▶ **Exercise description**: How many lines of the material below contain the word "pose"? Reply with the number only.

▶ **Supplied material**:

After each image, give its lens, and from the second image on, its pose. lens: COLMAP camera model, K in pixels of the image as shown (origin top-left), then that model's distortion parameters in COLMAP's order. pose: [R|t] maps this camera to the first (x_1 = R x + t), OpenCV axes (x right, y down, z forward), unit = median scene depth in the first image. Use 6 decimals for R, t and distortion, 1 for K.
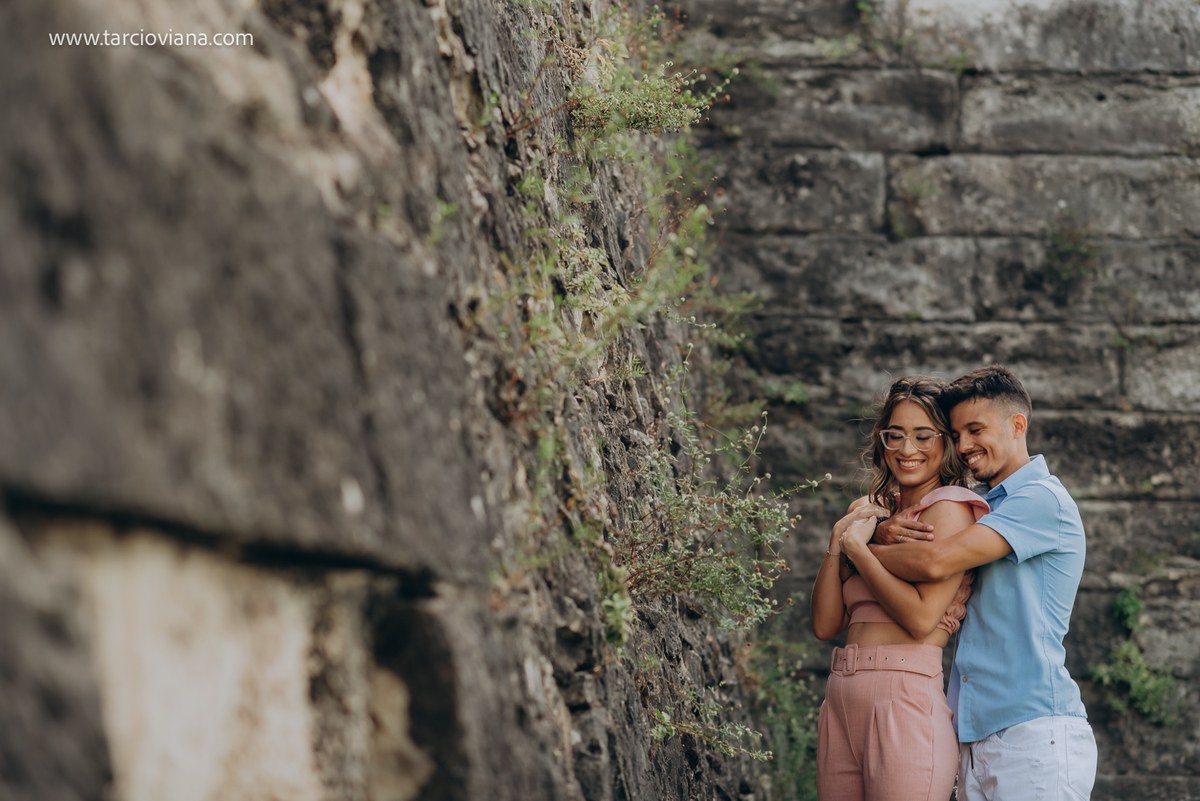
lens RADIAL K [[2871.9, 0, 600.0], [0, 2871.9, 400.5], [0, 0, 1]] dist [0.008748, -0.204808]
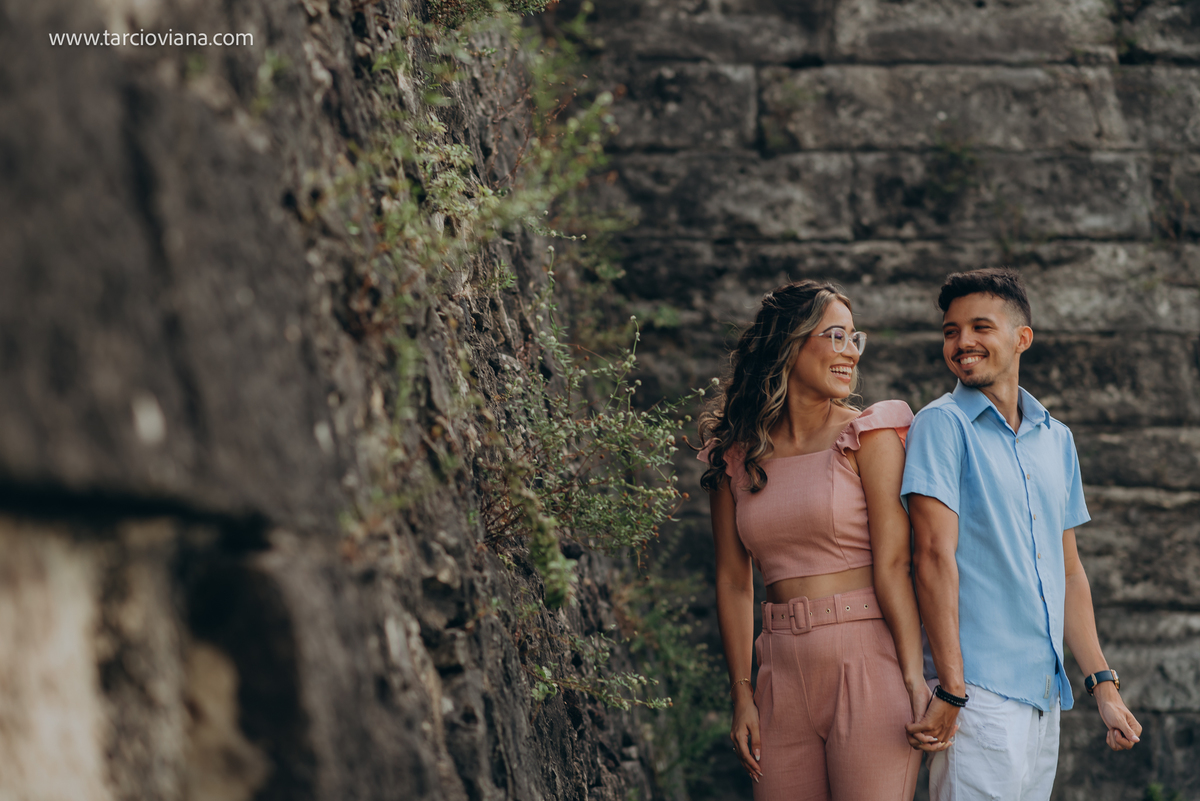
lens RADIAL K [[2871.9, 0, 600.0], [0, 2871.9, 400.5], [0, 0, 1]] dist [0.008748, -0.204808]
pose [[0.998617, -0.018745, 0.049121, -0.002542], [0.017667, 0.999596, 0.022284, 0.006101], [-0.049519, -0.021385, 0.998544, 0.109659]]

▶ **The completed task**: 2